____ Study material

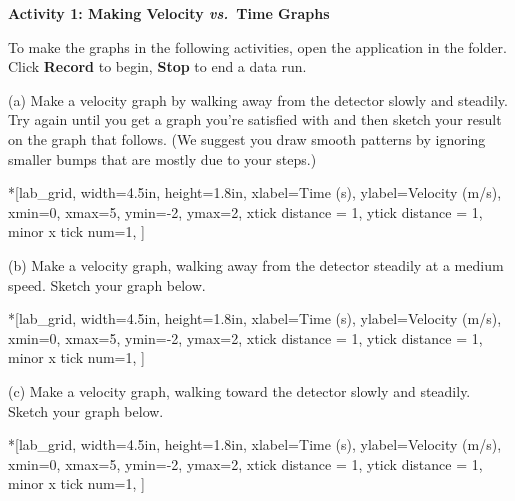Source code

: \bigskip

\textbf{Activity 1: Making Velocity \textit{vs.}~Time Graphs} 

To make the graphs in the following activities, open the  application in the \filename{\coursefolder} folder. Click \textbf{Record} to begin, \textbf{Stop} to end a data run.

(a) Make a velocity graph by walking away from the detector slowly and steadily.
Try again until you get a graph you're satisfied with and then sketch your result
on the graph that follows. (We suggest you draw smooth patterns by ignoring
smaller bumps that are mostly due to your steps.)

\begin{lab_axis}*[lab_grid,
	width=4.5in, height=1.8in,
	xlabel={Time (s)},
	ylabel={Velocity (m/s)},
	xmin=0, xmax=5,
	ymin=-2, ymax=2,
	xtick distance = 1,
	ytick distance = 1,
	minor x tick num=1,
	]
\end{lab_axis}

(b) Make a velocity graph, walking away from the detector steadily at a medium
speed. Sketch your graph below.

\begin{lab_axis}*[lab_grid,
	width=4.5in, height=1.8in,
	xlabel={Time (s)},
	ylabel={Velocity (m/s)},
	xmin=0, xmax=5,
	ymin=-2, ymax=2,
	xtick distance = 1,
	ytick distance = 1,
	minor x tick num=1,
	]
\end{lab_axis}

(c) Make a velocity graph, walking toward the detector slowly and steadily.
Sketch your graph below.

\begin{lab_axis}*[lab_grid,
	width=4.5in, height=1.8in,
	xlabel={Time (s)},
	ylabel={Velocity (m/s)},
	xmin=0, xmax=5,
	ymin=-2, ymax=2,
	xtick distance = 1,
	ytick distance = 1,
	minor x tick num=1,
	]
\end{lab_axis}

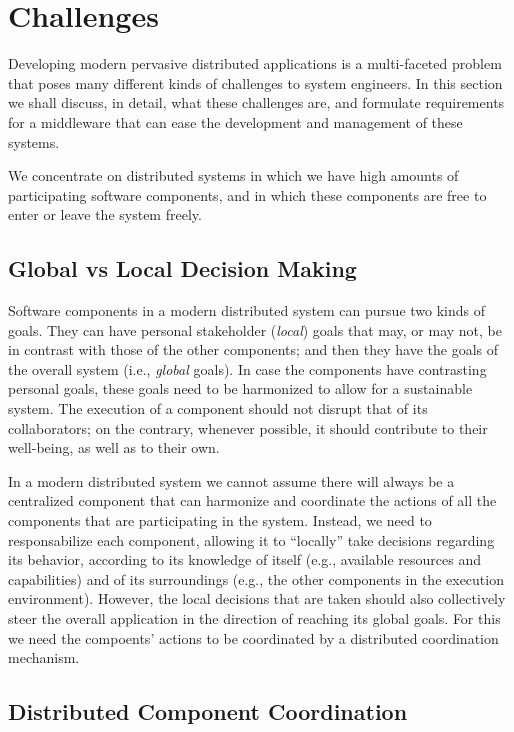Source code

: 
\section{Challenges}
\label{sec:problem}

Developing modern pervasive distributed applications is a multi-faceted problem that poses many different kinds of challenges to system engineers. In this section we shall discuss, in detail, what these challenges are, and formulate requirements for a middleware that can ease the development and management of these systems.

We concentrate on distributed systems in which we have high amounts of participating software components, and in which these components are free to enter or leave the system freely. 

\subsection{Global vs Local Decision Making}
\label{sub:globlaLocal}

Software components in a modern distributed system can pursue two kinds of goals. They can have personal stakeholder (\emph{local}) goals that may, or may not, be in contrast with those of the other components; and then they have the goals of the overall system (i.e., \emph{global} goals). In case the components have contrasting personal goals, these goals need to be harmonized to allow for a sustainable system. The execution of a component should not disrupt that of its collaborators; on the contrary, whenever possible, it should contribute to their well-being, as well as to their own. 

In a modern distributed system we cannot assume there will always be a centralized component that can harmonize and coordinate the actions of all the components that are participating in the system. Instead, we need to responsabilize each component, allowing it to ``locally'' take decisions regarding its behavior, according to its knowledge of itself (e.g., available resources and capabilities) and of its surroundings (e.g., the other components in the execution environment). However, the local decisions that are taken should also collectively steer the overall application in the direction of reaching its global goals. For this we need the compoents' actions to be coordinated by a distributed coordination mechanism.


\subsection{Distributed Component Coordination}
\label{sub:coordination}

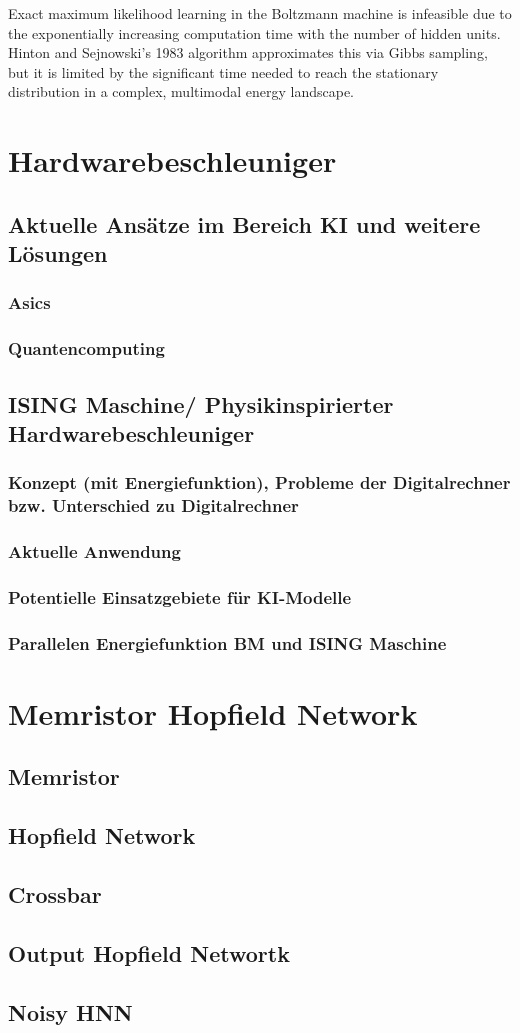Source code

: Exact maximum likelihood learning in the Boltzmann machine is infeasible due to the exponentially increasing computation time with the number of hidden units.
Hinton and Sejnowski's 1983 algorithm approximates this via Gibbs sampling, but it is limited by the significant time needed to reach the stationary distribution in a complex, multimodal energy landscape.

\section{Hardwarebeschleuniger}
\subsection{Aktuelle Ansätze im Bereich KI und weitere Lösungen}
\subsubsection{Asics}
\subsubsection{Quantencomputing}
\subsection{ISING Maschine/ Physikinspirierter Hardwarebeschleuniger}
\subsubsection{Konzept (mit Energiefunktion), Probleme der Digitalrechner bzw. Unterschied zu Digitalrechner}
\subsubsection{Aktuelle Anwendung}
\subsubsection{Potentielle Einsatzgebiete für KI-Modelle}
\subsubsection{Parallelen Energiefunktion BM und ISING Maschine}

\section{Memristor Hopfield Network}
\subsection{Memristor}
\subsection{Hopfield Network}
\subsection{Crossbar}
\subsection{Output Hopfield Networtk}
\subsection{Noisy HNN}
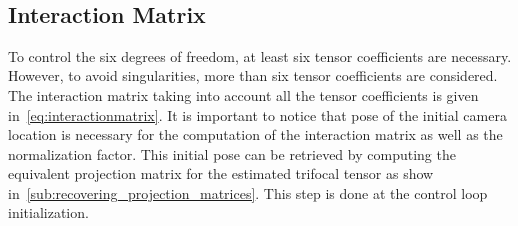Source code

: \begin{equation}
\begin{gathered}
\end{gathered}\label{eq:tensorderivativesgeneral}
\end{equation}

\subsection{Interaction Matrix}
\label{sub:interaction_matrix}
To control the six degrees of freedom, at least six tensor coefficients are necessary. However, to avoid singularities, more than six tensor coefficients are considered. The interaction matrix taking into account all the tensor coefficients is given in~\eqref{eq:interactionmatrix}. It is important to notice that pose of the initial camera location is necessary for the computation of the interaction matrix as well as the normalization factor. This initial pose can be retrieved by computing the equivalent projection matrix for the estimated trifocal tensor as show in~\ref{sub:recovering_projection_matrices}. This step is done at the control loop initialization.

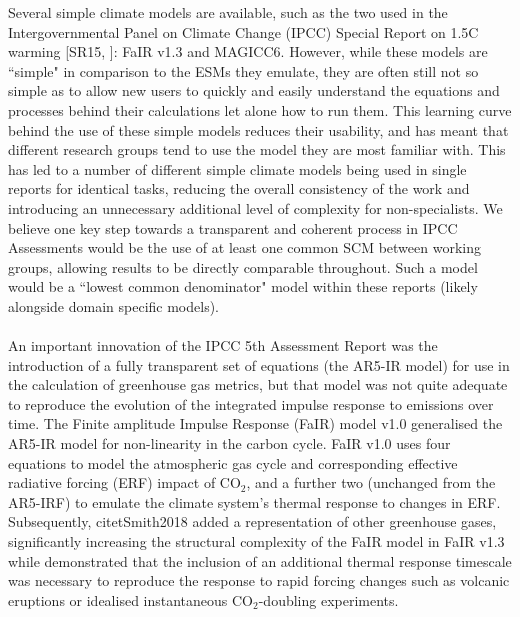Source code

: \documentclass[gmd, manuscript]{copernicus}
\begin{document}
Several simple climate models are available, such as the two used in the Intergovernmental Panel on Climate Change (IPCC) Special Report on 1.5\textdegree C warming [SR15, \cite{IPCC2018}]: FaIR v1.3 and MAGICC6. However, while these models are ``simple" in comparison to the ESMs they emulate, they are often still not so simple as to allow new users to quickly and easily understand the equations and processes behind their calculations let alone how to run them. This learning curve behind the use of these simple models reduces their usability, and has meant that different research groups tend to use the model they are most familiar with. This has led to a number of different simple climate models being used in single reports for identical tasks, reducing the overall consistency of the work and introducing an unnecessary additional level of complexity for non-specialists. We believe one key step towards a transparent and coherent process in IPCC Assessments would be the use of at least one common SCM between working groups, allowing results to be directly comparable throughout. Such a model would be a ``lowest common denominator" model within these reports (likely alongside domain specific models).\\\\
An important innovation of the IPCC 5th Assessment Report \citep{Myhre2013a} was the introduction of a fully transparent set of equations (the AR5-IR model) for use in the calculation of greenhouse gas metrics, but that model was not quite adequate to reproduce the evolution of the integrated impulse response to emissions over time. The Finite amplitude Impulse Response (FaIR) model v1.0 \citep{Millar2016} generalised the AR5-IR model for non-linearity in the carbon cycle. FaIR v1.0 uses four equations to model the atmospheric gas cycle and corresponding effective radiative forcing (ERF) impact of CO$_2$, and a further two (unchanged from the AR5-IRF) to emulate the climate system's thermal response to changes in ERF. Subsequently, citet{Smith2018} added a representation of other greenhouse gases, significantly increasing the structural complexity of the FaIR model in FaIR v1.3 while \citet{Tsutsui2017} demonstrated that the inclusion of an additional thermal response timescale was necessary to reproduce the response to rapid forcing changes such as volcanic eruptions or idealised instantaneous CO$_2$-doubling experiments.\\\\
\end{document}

________

What the exercise asks:
Your answer must be an exact copy of every entry, with no pictures in it.

Answer for the task:
Source code

: \bigskip

\textbf{Activity 1: Making Velocity \textit{vs.}~Time Graphs} 

To make the graphs in the following activities, open the  application in the \filename{\coursefolder} folder. Click \textbf{Record} to begin, \textbf{Stop} to end a data run.

(a) Make a velocity graph by walking away from the detector slowly and steadily.
Try again until you get a graph you're satisfied with and then sketch your result
on the graph that follows. (We suggest you draw smooth patterns by ignoring
smaller bumps that are mostly due to your steps.)

\begin{lab_axis}*[lab_grid,
	width=4.5in, height=1.8in,
	xlabel={Time (s)},
	ylabel={Velocity (m/s)},
	xmin=0, xmax=5,
	ymin=-2, ymax=2,
	xtick distance = 1,
	ytick distance = 1,
	minor x tick num=1,
	]
\end{lab_axis}

(b) Make a velocity graph, walking away from the detector steadily at a medium
speed. Sketch your graph below.

\begin{lab_axis}*[lab_grid,
	width=4.5in, height=1.8in,
	xlabel={Time (s)},
	ylabel={Velocity (m/s)},
	xmin=0, xmax=5,
	ymin=-2, ymax=2,
	xtick distance = 1,
	ytick distance = 1,
	minor x tick num=1,
	]
\end{lab_axis}

(c) Make a velocity graph, walking toward the detector slowly and steadily.
Sketch your graph below.

\begin{lab_axis}*[lab_grid,
	width=4.5in, height=1.8in,
	xlabel={Time (s)},
	ylabel={Velocity (m/s)},
	xmin=0, xmax=5,
	ymin=-2, ymax=2,
	xtick distance = 1,
	ytick distance = 1,
	minor x tick num=1,
	]
\end{lab_axis}

Source code

: 
\section{Challenges}
\label{sec:problem}

Developing modern pervasive distributed applications is a multi-faceted problem that poses many different kinds of challenges to system engineers. In this section we shall discuss, in detail, what these challenges are, and formulate requirements for a middleware that can ease the development and management of these systems.

We concentrate on distributed systems in which we have high amounts of participating software components, and in which these components are free to enter or leave the system freely. 

\subsection{Global vs Local Decision Making}
\label{sub:globlaLocal}

Software components in a modern distributed system can pursue two kinds of goals. They can have personal stakeholder (\emph{local}) goals that may, or may not, be in contrast with those of the other components; and then they have the goals of the overall system (i.e., \emph{global} goals). In case the components have contrasting personal goals, these goals need to be harmonized to allow for a sustainable system. The execution of a component should not disrupt that of its collaborators; on the contrary, whenever possible, it should contribute to their well-being, as well as to their own. 

In a modern distributed system we cannot assume there will always be a centralized component that can harmonize and coordinate the actions of all the components that are participating in the system. Instead, we need to responsabilize each component, allowing it to ``locally'' take decisions regarding its behavior, according to its knowledge of itself (e.g., available resources and capabilities) and of its surroundings (e.g., the other components in the execution environment). However, the local decisions that are taken should also collectively steer the overall application in the direction of reaching its global goals. For this we need the compoents' actions to be coordinated by a distributed coordination mechanism.


\subsection{Distributed Component Coordination}
\label{sub:coordination}

Source code

: Exact maximum likelihood learning in the Boltzmann machine is infeasible due to the exponentially increasing computation time with the number of hidden units.
Hinton and Sejnowski's 1983 algorithm approximates this via Gibbs sampling, but it is limited by the significant time needed to reach the stationary distribution in a complex, multimodal energy landscape.

\section{Hardwarebeschleuniger}
\subsection{Aktuelle Ansätze im Bereich KI und weitere Lösungen}
\subsubsection{Asics}
\subsubsection{Quantencomputing}
\subsection{ISING Maschine/ Physikinspirierter Hardwarebeschleuniger}
\subsubsection{Konzept (mit Energiefunktion), Probleme der Digitalrechner bzw. Unterschied zu Digitalrechner}
\subsubsection{Aktuelle Anwendung}
\subsubsection{Potentielle Einsatzgebiete für KI-Modelle}
\subsubsection{Parallelen Energiefunktion BM und ISING Maschine}

\section{Memristor Hopfield Network}
\subsection{Memristor}
\subsection{Hopfield Network}
\subsection{Crossbar}
\subsection{Output Hopfield Networtk}
\subsection{Noisy HNN}
Source code

: \begin{equation}
\begin{gathered}
\end{gathered}\label{eq:tensorderivativesgeneral}
\end{equation}

\subsection{Interaction Matrix}
\label{sub:interaction_matrix}
To control the six degrees of freedom, at least six tensor coefficients are necessary. However, to avoid singularities, more than six tensor coefficients are considered. The interaction matrix taking into account all the tensor coefficients is given in~\eqref{eq:interactionmatrix}. It is important to notice that pose of the initial camera location is necessary for the computation of the interaction matrix as well as the normalization factor. This initial pose can be retrieved by computing the equivalent projection matrix for the estimated trifocal tensor as show in~\ref{sub:recovering_projection_matrices}. This step is done at the control loop initialization.

Source code

: \documentclass[gmd, manuscript]{copernicus}
\begin{document}
Several simple climate models are available, such as the two used in the Intergovernmental Panel on Climate Change (IPCC) Special Report on 1.5\textdegree C warming [SR15, \cite{IPCC2018}]: FaIR v1.3 and MAGICC6. However, while these models are ``simple" in comparison to the ESMs they emulate, they are often still not so simple as to allow new users to quickly and easily understand the equations and processes behind their calculations let alone how to run them. This learning curve behind the use of these simple models reduces their usability, and has meant that different research groups tend to use the model they are most familiar with. This has led to a number of different simple climate models being used in single reports for identical tasks, reducing the overall consistency of the work and introducing an unnecessary additional level of complexity for non-specialists. We believe one key step towards a transparent and coherent process in IPCC Assessments would be the use of at least one common SCM between working groups, allowing results to be directly comparable throughout. Such a model would be a ``lowest common denominator" model within these reports (likely alongside domain specific models).\\\\
An important innovation of the IPCC 5th Assessment Report \citep{Myhre2013a} was the introduction of a fully transparent set of equations (the AR5-IR model) for use in the calculation of greenhouse gas metrics, but that model was not quite adequate to reproduce the evolution of the integrated impulse response to emissions over time. The Finite amplitude Impulse Response (FaIR) model v1.0 \citep{Millar2016} generalised the AR5-IR model for non-linearity in the carbon cycle. FaIR v1.0 uses four equations to model the atmospheric gas cycle and corresponding effective radiative forcing (ERF) impact of CO$_2$, and a further two (unchanged from the AR5-IRF) to emulate the climate system's thermal response to changes in ERF. Subsequently, citet{Smith2018} added a representation of other greenhouse gases, significantly increasing the structural complexity of the FaIR model in FaIR v1.3 while \citet{Tsutsui2017} demonstrated that the inclusion of an additional thermal response timescale was necessary to reproduce the response to rapid forcing changes such as volcanic eruptions or idealised instantaneous CO$_2$-doubling experiments.\\\\
\end{document}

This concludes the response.